───── Records to use ─────
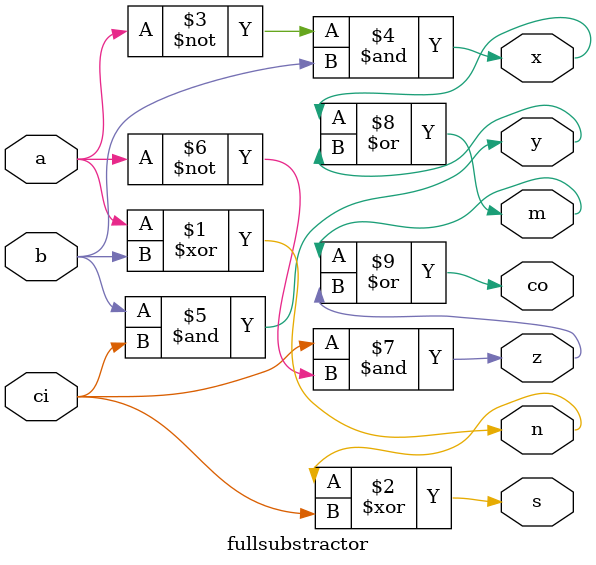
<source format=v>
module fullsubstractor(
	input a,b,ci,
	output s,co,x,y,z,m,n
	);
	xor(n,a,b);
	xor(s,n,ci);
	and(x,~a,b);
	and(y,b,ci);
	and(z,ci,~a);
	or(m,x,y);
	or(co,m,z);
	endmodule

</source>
─────
───── Records to use ─────
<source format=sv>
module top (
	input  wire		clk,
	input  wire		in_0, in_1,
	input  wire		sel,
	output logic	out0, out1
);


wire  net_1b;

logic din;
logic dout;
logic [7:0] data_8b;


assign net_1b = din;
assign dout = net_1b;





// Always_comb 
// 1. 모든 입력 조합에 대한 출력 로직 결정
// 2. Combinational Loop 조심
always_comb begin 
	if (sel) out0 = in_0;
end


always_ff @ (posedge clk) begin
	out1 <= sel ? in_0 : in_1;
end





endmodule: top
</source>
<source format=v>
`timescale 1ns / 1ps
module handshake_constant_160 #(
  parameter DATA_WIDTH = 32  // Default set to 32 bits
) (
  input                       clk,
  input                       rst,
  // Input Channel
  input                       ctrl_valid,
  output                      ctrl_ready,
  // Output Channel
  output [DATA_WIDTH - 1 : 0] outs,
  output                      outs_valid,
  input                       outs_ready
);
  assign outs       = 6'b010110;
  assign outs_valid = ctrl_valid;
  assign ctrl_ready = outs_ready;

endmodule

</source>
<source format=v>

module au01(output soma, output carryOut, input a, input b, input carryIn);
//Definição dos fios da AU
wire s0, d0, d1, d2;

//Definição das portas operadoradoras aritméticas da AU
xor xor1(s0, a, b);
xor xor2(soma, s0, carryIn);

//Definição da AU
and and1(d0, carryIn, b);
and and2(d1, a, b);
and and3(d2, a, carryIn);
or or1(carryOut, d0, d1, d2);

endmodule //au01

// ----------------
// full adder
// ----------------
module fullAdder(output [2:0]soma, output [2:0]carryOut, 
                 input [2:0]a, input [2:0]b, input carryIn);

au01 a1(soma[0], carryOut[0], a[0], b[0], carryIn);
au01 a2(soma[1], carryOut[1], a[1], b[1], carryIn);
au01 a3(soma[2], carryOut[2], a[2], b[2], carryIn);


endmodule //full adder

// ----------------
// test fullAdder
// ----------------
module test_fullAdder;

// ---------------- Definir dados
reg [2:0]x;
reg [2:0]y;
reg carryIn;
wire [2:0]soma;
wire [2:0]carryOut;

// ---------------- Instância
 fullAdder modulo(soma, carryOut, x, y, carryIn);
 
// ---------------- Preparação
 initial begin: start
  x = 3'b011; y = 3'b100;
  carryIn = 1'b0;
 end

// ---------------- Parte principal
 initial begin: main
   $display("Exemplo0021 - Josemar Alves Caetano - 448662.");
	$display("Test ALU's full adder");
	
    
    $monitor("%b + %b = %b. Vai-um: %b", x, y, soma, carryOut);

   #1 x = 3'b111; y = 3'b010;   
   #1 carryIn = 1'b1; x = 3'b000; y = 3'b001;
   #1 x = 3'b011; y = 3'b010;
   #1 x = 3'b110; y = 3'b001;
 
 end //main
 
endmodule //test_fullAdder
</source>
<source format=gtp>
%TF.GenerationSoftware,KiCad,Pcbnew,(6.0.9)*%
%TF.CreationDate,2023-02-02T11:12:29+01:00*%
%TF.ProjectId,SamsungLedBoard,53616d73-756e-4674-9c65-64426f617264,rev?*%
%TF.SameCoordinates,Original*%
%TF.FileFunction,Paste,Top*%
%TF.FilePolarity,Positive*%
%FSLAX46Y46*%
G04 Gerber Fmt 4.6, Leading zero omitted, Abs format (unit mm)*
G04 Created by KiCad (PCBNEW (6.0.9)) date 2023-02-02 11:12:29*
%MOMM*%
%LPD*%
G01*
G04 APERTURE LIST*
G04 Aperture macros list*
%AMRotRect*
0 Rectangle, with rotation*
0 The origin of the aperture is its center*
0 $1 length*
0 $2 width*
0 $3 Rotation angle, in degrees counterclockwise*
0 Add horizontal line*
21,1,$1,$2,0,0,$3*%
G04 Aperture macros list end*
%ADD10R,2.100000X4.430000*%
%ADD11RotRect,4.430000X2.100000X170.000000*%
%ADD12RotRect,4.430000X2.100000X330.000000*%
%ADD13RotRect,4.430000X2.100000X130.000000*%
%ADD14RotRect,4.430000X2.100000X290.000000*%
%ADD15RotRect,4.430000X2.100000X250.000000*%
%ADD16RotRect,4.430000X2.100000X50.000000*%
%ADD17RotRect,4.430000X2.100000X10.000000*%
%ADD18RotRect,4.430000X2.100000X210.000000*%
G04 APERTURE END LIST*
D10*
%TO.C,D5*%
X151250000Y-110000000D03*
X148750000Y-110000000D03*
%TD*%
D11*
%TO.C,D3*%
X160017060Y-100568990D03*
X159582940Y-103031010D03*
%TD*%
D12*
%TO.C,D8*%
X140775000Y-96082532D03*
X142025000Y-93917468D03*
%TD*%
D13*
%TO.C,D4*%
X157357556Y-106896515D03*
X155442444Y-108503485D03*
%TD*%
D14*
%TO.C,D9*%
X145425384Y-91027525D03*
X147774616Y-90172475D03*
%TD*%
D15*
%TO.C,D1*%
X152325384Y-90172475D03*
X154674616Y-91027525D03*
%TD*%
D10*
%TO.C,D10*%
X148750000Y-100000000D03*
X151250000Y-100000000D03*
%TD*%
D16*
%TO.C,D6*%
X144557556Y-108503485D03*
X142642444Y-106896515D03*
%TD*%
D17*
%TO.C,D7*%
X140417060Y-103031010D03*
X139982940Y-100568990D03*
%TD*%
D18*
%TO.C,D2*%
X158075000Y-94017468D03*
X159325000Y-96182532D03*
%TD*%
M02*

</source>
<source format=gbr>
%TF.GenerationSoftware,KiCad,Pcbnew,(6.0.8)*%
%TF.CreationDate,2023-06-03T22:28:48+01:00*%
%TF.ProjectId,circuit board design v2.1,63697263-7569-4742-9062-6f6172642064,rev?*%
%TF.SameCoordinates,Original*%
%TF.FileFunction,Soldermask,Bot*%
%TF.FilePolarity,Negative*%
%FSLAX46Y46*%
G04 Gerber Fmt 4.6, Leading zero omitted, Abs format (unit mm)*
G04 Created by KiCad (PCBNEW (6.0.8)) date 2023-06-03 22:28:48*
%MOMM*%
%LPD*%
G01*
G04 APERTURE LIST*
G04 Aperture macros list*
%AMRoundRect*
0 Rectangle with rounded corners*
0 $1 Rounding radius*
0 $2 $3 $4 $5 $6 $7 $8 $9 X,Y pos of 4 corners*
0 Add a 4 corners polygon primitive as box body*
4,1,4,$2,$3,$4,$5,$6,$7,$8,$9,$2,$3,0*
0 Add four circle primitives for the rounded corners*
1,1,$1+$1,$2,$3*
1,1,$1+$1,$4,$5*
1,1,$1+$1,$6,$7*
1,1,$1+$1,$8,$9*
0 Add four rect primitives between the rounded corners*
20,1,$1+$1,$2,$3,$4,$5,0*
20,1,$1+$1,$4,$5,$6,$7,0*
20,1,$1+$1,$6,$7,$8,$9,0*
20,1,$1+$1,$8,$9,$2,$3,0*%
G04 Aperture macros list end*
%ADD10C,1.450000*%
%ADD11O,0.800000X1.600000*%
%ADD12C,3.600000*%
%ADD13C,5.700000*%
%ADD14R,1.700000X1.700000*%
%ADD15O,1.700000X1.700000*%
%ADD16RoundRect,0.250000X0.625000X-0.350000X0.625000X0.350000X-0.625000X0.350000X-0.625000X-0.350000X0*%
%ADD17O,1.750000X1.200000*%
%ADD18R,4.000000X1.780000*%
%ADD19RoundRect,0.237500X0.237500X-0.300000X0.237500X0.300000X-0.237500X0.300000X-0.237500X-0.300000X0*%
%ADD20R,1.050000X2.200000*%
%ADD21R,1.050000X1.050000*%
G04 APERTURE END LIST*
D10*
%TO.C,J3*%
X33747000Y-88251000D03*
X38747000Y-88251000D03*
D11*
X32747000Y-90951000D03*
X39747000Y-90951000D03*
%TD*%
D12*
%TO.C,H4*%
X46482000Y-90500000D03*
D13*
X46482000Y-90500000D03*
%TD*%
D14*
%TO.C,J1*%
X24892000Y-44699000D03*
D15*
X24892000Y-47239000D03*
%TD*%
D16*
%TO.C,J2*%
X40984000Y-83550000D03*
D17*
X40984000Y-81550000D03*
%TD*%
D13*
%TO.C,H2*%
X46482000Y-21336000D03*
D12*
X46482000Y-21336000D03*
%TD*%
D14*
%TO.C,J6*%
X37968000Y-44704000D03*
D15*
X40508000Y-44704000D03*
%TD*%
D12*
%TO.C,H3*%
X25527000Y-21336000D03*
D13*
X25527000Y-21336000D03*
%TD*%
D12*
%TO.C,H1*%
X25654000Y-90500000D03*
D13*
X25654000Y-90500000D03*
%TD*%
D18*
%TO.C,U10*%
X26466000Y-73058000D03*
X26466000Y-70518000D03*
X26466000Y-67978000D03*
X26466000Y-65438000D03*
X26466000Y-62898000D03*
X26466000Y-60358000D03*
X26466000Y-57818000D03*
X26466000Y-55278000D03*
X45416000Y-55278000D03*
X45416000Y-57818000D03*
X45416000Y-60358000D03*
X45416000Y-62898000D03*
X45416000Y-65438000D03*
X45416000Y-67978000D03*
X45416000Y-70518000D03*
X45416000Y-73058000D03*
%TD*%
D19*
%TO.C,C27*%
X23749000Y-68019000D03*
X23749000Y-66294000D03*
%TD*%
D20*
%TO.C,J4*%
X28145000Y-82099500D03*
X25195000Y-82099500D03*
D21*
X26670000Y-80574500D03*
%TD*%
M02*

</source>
─────
───── Records to use ─────
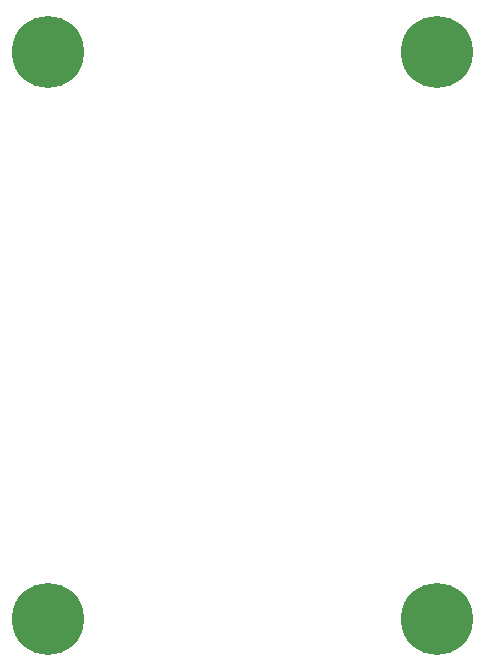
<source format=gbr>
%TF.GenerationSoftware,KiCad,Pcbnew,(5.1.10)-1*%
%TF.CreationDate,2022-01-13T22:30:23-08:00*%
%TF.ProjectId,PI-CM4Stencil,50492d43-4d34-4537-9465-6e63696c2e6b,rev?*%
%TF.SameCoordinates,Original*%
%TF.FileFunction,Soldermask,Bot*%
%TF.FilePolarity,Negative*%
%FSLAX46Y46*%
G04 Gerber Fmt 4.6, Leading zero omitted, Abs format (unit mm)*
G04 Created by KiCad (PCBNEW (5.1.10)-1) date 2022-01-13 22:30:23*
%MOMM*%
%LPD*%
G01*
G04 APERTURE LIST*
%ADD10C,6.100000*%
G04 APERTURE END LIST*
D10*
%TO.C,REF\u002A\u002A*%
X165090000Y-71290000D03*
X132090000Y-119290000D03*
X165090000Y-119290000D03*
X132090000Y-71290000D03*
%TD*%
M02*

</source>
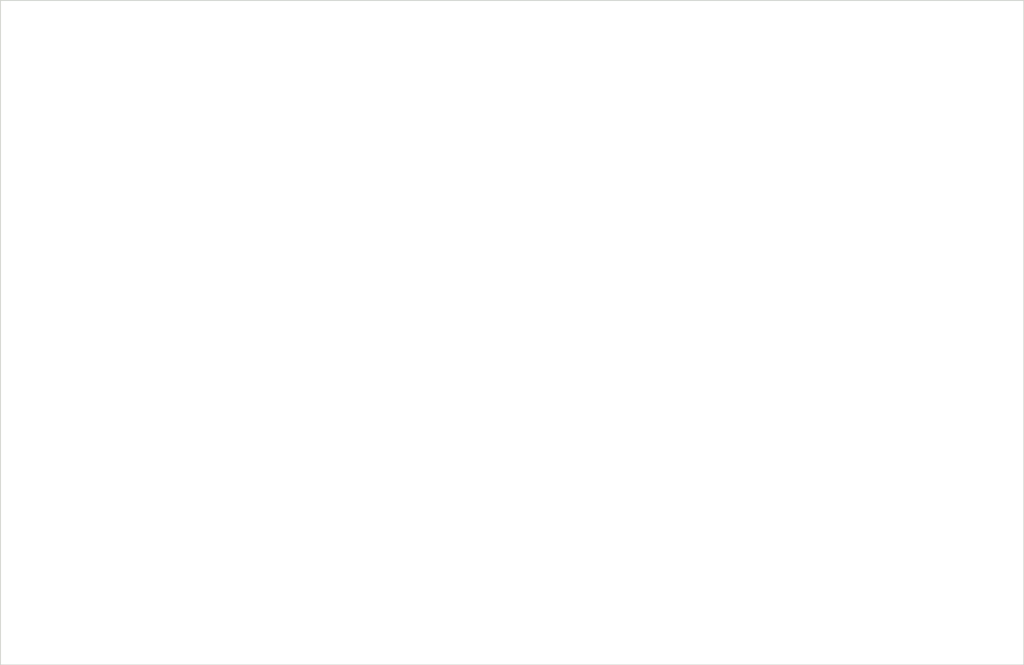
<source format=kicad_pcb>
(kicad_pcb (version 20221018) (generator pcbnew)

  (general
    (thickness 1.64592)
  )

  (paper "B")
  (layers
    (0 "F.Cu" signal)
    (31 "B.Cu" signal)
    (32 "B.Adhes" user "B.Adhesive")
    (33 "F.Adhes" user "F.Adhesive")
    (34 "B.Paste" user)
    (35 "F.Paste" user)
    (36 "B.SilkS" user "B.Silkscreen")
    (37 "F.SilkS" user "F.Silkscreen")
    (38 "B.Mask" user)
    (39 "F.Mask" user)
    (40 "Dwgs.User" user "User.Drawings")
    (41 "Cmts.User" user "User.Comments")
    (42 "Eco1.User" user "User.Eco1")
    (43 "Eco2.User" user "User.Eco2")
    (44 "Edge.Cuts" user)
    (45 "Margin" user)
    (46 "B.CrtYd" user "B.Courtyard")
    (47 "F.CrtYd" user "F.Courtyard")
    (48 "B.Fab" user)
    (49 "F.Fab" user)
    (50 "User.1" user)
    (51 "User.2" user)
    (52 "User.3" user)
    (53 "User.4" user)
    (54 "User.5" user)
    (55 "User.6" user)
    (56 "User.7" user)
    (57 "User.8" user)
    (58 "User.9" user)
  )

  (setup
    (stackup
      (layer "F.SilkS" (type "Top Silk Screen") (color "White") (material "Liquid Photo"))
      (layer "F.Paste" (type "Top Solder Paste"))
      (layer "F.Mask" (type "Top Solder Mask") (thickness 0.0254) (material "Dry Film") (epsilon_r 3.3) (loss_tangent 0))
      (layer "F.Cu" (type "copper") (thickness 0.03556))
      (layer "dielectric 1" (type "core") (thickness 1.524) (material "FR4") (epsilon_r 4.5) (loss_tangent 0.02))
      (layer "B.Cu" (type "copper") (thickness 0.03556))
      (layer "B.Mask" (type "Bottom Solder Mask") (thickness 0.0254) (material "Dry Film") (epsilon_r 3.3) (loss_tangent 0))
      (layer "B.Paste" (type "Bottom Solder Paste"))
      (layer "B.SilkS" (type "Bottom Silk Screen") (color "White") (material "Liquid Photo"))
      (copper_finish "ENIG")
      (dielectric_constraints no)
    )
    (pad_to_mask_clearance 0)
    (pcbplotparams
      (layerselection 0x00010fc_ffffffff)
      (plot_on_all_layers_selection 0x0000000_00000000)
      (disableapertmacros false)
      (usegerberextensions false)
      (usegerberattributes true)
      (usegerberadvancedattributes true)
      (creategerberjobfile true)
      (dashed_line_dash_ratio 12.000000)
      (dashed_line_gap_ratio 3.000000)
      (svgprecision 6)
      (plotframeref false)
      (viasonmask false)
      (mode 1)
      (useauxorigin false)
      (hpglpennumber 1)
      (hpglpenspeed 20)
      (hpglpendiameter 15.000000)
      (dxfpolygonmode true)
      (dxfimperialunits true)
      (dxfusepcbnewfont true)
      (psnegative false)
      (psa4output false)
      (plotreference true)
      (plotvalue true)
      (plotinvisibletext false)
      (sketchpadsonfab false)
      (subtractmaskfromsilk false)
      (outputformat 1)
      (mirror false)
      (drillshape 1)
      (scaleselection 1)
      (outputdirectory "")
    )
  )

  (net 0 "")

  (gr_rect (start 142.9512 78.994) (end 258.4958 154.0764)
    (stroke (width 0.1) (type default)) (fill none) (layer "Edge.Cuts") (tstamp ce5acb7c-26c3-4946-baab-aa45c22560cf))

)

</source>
─────
Your objective - Reproduce exactly, and only, the part of the listing above that begins at the line with "(layerselection 0x00010fc_ffffffff)" and goes on through the line with "(viasonmask false)".

Written response -
      (layerselection 0x00010fc_ffffffff)
      (plot_on_all_layers_selection 0x0000000_00000000)
      (disableapertmacros false)
      (usegerberextensions false)
      (usegerberattributes true)
      (usegerberadvancedattributes true)
      (creategerberjobfile true)
      (dashed_line_dash_ratio 12.000000)
      (dashed_line_gap_ratio 3.000000)
      (svgprecision 6)
      (plotframeref false)
      (viasonmask false)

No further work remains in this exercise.